Question

Question 1

For correlation, you will ask if the slope of the line relating variable X and variable Y is significantly different from zero

1. True
2. False

Question 2

For regression, you test if the R2 value is significantly different from zero

1. True
2. False

Question 3

For correlation, the data are assumed to be normally distributed in both the X and the Y directions.

1. True
2. False

Question 4

For regression, the data are assumed to be normally distributed in both the X and Y directions.

1. True
2. False

Question 5

For correlation, the alternative hypothesis can be left, right or both tailed depending on the question

1. True
2. False

Question 6

For regression, the alternative hypothesis can be left, right or both tailed depending on the question

1. True
2. False

Question 7

Nonparametric tests use the original data to analyze the question being asked

1. True
2. False

Question 8

In class we covered a nonparametric tests for every parametric test covered this semester

1. True
2. False

Question 9

Nonparametric tests still have the assumptions of a 'good' sample

1. True
2. False

Question 10

For the Spearman's Rank Test, there still has to be a pattern of covariance in ranks to find a significant relationship between your X and Y variables.

1. True
2. False

Answer 1

Answer1: TRUE

Reason: Actually Slope of a line measurment of how many unit's it goes up or down for every unit we move the right .

In general , straight lines have slope that are positive negative or zero.
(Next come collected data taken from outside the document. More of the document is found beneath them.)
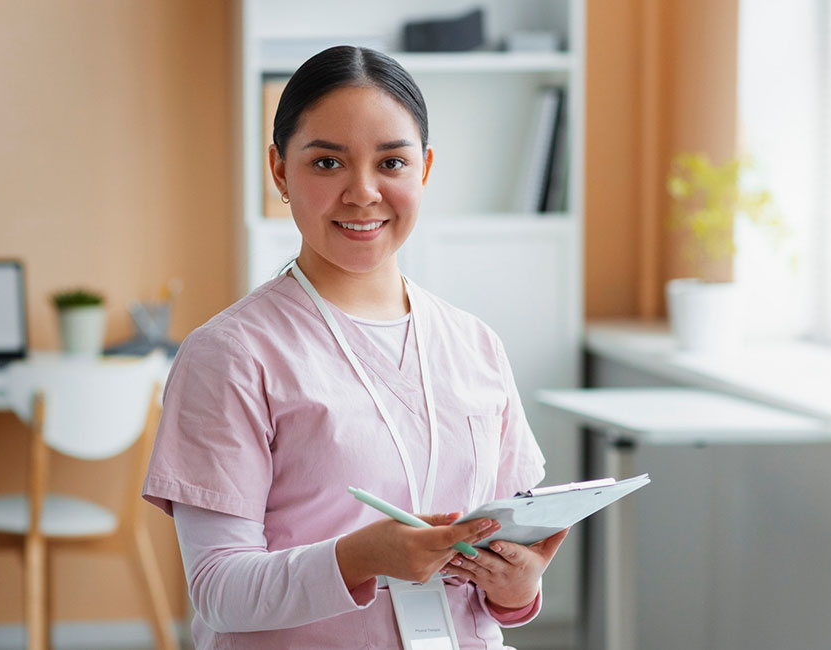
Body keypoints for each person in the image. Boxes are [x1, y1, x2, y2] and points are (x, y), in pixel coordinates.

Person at [142, 45, 568, 649]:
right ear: (280, 172)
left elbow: (504, 574)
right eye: (327, 164)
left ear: (423, 170)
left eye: (391, 162)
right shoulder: (231, 355)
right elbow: (218, 589)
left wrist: (517, 586)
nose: (363, 192)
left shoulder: (474, 344)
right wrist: (359, 557)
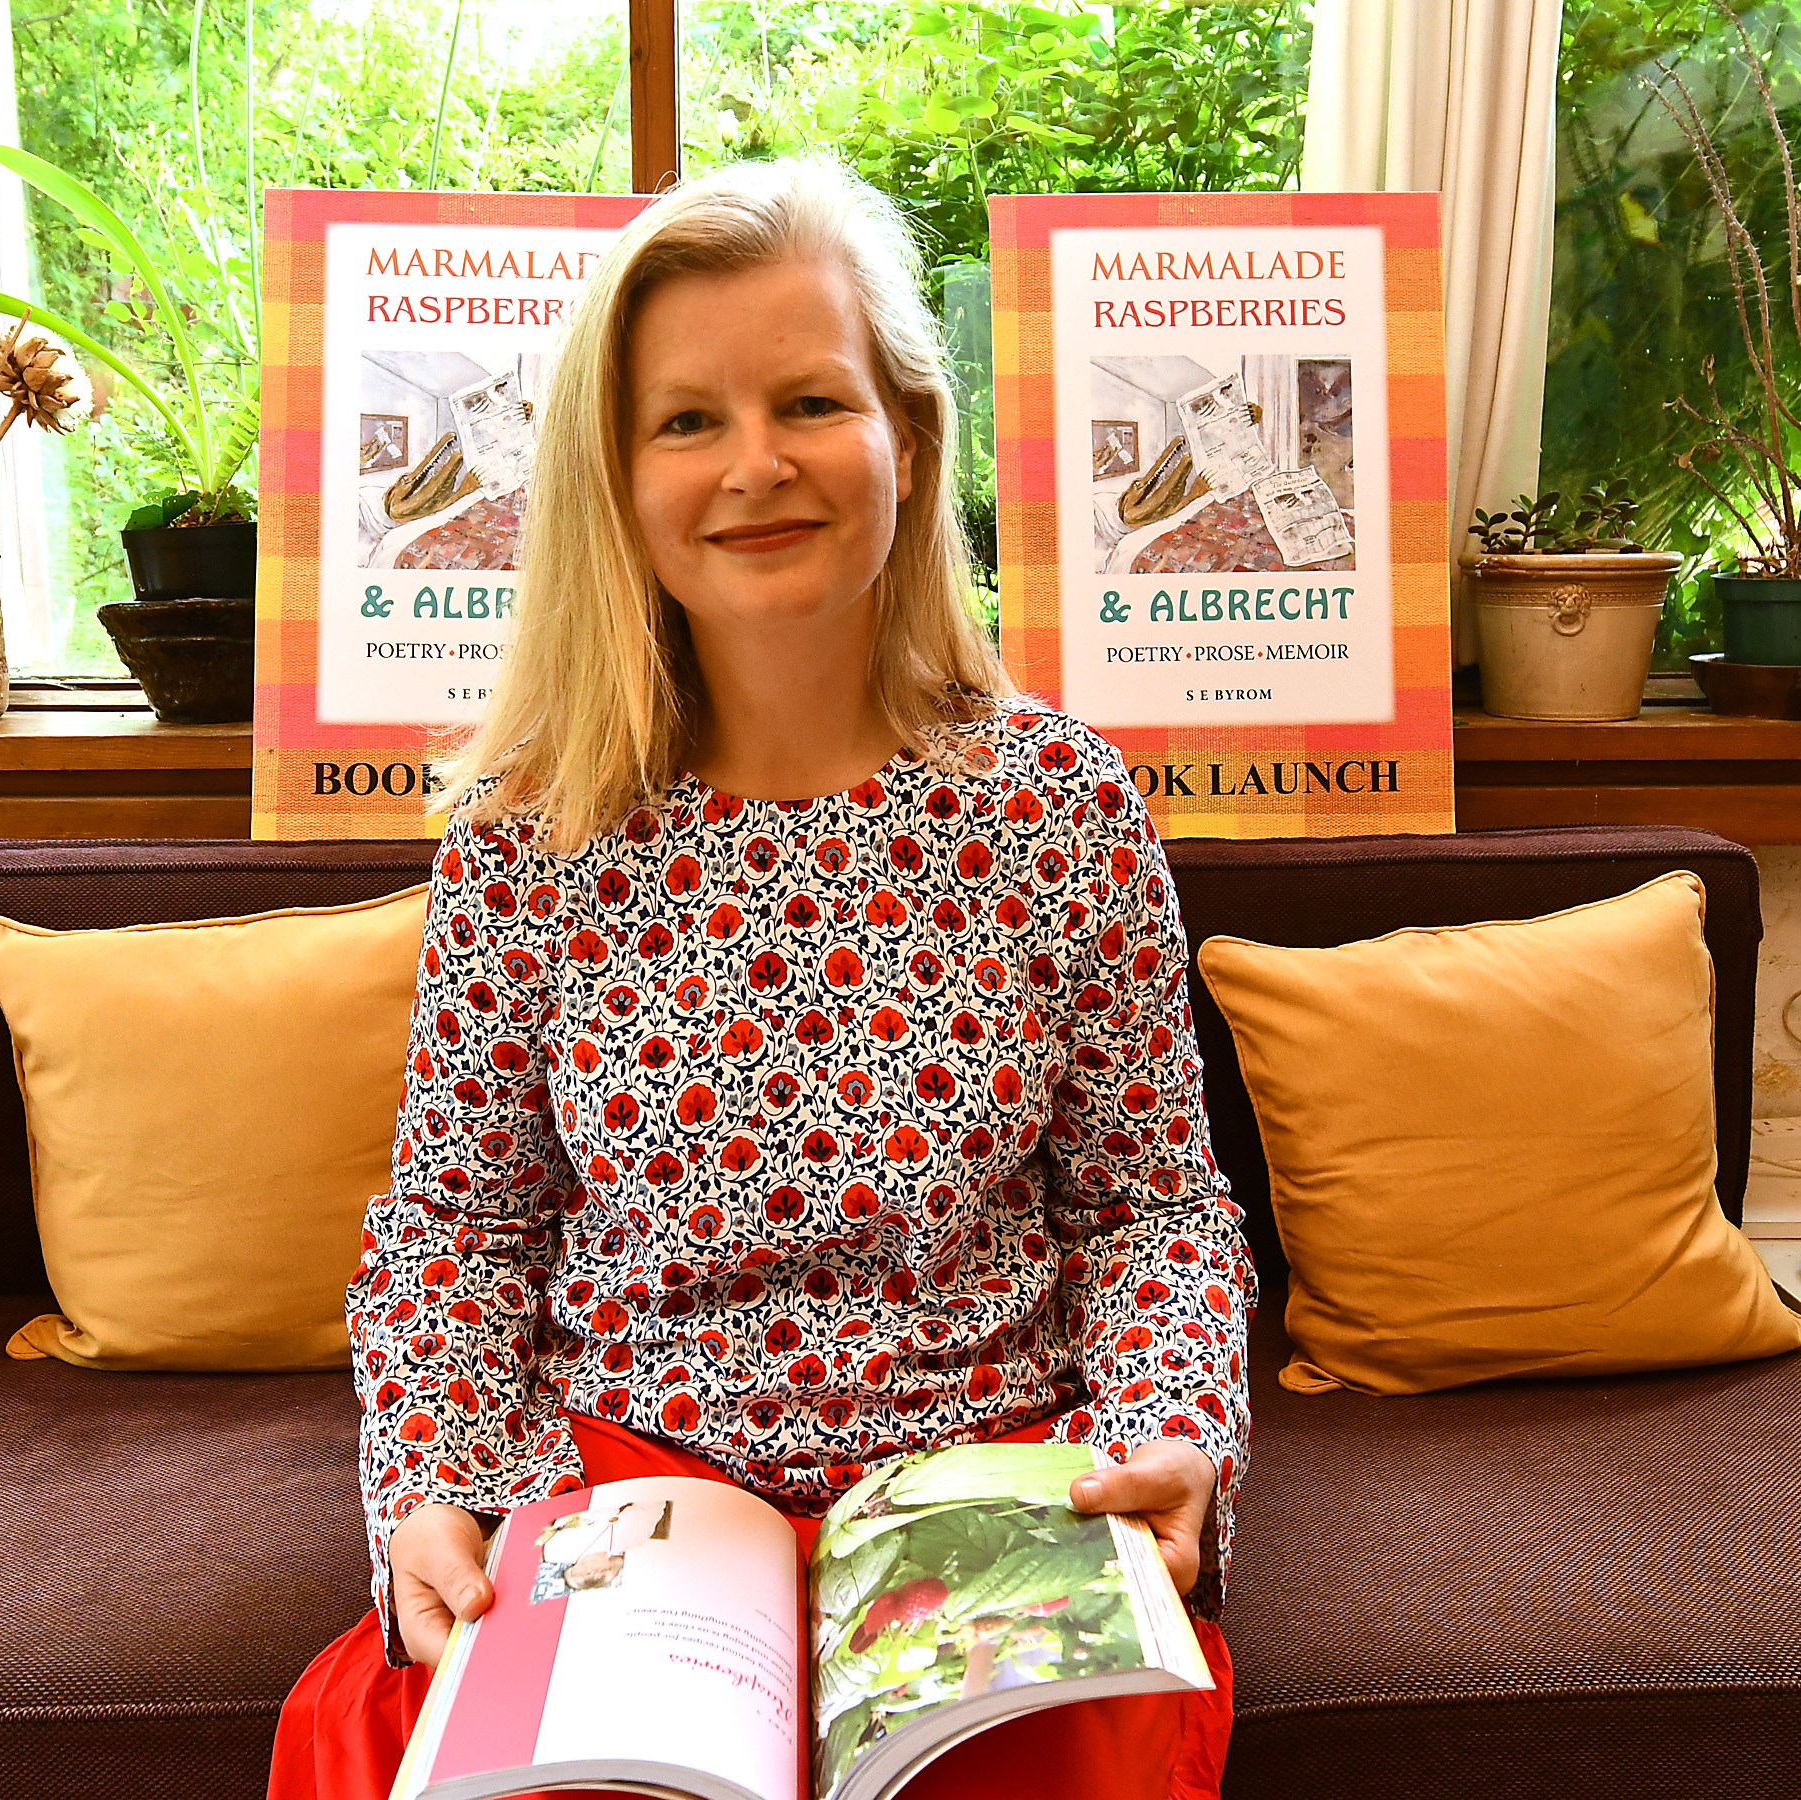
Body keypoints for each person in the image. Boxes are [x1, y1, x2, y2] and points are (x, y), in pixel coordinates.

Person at [270, 156, 1257, 1800]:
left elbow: (1153, 1206)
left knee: (1062, 1757)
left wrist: (1178, 1432)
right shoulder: (529, 836)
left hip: (981, 1490)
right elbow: (456, 1227)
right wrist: (428, 1486)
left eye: (810, 399)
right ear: (613, 478)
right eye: (685, 422)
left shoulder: (1058, 808)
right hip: (618, 1498)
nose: (757, 467)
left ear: (907, 439)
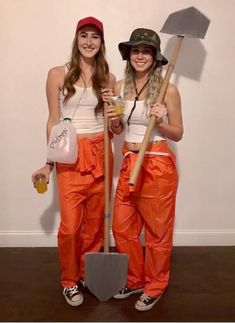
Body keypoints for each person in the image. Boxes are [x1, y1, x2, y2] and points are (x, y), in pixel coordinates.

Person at [32, 16, 116, 307]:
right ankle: (69, 280)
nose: (89, 42)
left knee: (95, 225)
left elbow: (113, 127)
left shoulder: (108, 78)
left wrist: (112, 107)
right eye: (84, 36)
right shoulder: (57, 73)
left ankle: (85, 273)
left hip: (101, 153)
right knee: (70, 226)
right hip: (70, 156)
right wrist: (48, 162)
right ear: (76, 39)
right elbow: (53, 120)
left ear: (101, 43)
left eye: (95, 37)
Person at [107, 28, 183, 311]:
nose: (140, 56)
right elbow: (116, 129)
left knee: (157, 232)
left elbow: (177, 133)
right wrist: (113, 120)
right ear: (129, 55)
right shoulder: (119, 89)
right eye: (136, 50)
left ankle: (155, 285)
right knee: (122, 227)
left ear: (155, 56)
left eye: (146, 51)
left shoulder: (168, 91)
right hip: (130, 161)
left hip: (157, 163)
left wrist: (161, 121)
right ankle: (135, 278)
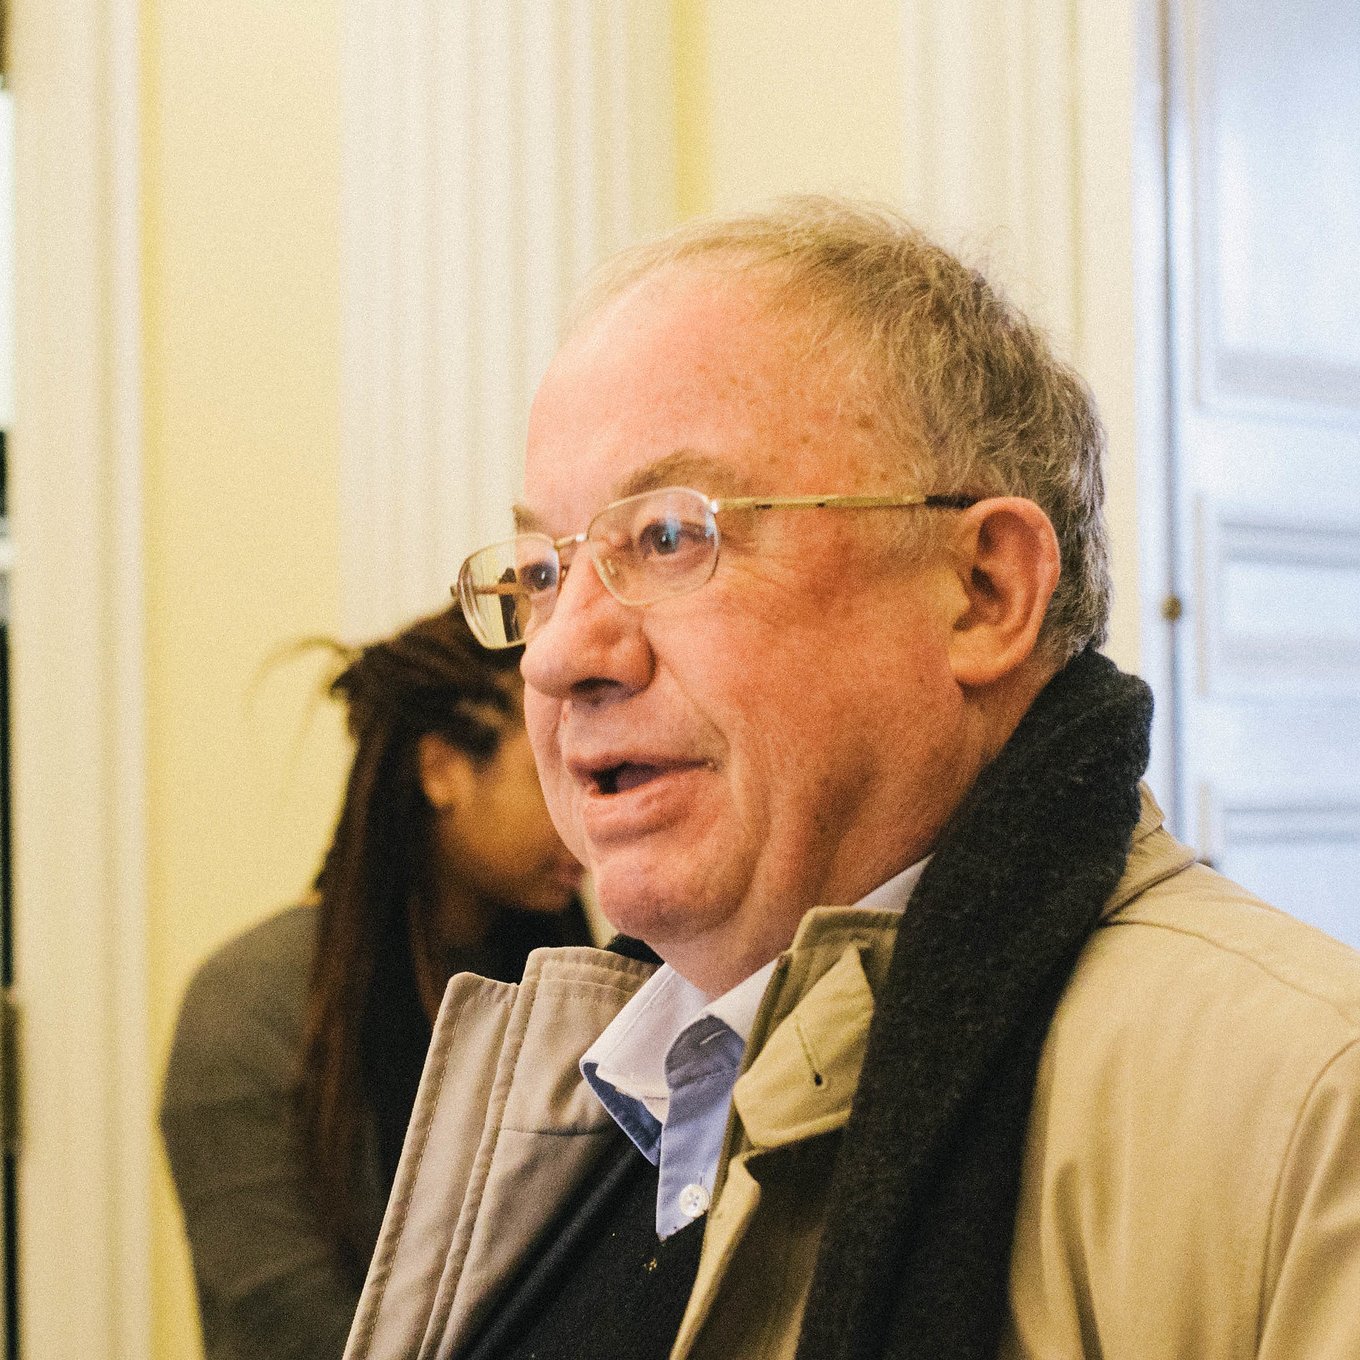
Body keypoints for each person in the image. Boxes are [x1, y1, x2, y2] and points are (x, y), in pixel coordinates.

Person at [343, 199, 1360, 1360]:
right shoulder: (595, 1094)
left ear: (981, 590)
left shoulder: (1310, 1111)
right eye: (539, 568)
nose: (565, 652)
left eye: (671, 537)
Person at [160, 605, 589, 1360]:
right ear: (441, 770)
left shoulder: (576, 982)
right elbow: (291, 1322)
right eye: (549, 771)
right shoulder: (249, 1010)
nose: (584, 812)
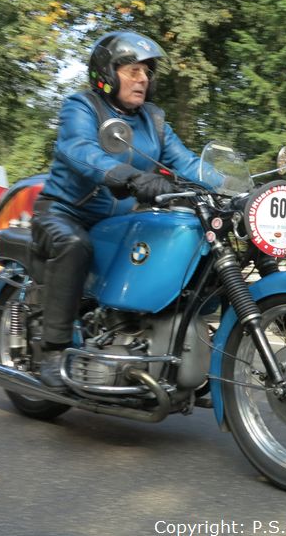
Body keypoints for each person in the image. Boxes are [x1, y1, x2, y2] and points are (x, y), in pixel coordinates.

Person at [31, 29, 211, 388]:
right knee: (73, 245)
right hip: (67, 213)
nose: (143, 78)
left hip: (122, 221)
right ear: (107, 73)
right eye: (133, 70)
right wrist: (130, 177)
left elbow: (189, 165)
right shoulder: (82, 107)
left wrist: (241, 188)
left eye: (147, 71)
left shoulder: (154, 121)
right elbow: (81, 150)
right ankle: (53, 349)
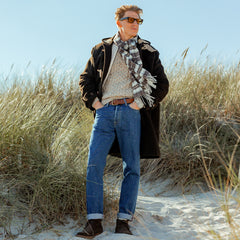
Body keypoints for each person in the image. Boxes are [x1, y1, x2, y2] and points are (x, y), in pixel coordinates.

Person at [77, 5, 169, 238]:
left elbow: (162, 84)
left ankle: (123, 221)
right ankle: (94, 222)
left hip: (131, 111)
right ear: (119, 22)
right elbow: (85, 79)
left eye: (139, 20)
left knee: (132, 168)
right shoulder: (102, 49)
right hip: (105, 112)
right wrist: (95, 104)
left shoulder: (147, 51)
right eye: (130, 20)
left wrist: (138, 104)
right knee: (94, 166)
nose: (135, 24)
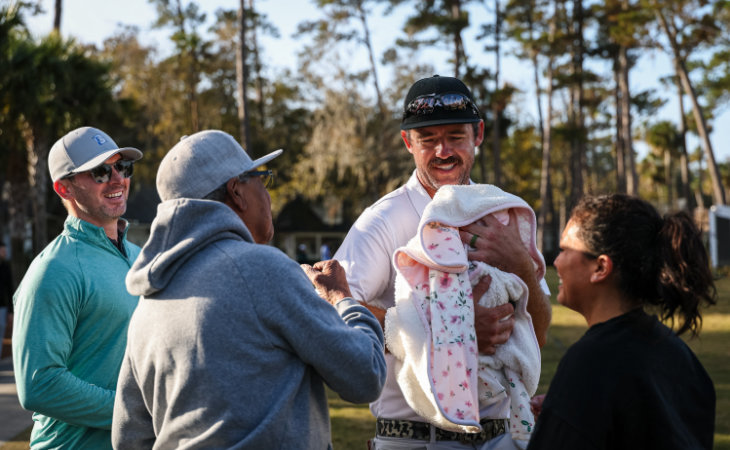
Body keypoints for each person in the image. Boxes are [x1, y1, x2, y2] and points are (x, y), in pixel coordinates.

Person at [111, 130, 386, 449]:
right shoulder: (263, 269)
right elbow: (364, 376)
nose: (268, 196)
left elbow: (128, 436)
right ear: (237, 192)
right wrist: (342, 298)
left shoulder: (148, 301)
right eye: (262, 179)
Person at [333, 75, 552, 449]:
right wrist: (455, 332)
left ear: (478, 134)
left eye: (455, 136)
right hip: (417, 439)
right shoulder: (384, 220)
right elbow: (335, 310)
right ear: (408, 142)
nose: (443, 151)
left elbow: (541, 333)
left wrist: (521, 265)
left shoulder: (502, 212)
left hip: (502, 438)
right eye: (428, 139)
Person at [527, 194, 716, 450]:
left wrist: (571, 405)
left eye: (565, 250)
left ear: (601, 268)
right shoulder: (679, 355)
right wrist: (569, 410)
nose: (556, 262)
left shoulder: (591, 362)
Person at [12, 126, 143, 449]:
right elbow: (39, 383)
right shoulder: (53, 270)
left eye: (122, 167)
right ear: (64, 188)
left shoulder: (141, 257)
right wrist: (136, 412)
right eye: (100, 172)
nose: (117, 179)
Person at [0, 242, 13, 351]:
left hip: (2, 307)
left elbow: (10, 289)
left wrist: (10, 311)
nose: (5, 253)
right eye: (3, 250)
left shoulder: (6, 267)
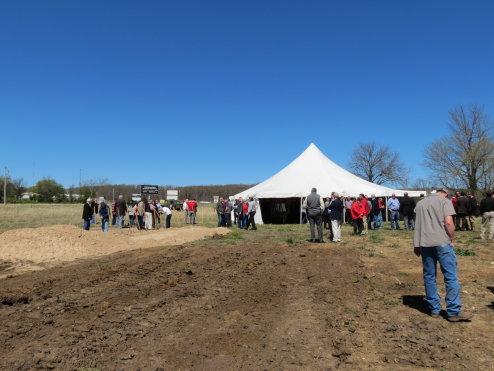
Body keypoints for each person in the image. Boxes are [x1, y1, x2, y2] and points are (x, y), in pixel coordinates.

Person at [413, 189, 473, 322]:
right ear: (445, 194)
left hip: (425, 243)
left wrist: (416, 245)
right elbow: (449, 222)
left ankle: (434, 309)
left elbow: (417, 225)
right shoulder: (445, 201)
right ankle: (453, 311)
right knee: (450, 275)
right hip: (442, 243)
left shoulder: (420, 204)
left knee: (429, 275)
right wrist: (452, 238)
If X and Y are negatively related then slope is negative and if X and Y are  positively related  then slope is positive and if slope is zero then no relationship between X and Y.

Answer2: True

Reason: R^2 which denote the coefficient of dittermination that is its measure the how independent variable explained the dependent variable . If R^2 greater that zero it means it measure how much  % explained by independet variable (X)for dependent variable ( Y). Suppose R^2=.7 then its means X explained 70% of Y.

Answer3: False

Reason: For Correlation, when we estimate the parameter(estimation process) with least square method then we don't need assumption of normal of data for X and Y. But when we use MLE method then we need of normalty assumption .At a time of testing of hypothesis we need assumption of normalty.

Answer 4 : False

Reason: For Regressiom, when we estimate the parameter(estimation process) with least square method then we don't need assumption of normal of data for X and Y. But when we use MLE method then we need of normalty assumption .At a time of testing of hypothesis we need assumption of normalty.

Answer5: True

Reason: Null hypothesis for any hypothesis testing is simple hypothesis that is equality, But alternative hypothesis depends on different situation of question that what the asked. Its 3 type, one is Right tailed test , second is left tailed test and thirdone is mixed tailed test.

Answer6: True

Reason: Null hypothesis for any hypothesis testing is simple hypothesis that is equality, But alternative hypothesis depends on different situation of question that what the asked. Its 3 type, one is Right tailed test , second is left tailed test and thirdone is mixed tailed test.

Answer7: False

Reason: Non parametric test used of sampled data which comes from original data that is comes from population. sampled data should be independent and does'nt assume data comes from normal population.

Answer8: False

Reason: Non-parametric tests are valid for both non-Normally distributed data and Normally distributed data But due to accuracy , time and validness we use parametric test for ordinal or nominal data and parametric test for interval and ratio scale and also we take assumption of normalty for parametric test.

Answer9: False

Reason: Non parametric test used of sampled data which comes from original data that is comes from population. sampled data should be independent and does'nt assume data comes from normal population.

Answer10: True

Reason: As Karl Pearson's coefficient of correlation measure a linear relatioship between quantitative relationship between two variable , In similar way Spearman's coefficient of correlation between rank xi's and yi's, That is generally for qualitative data.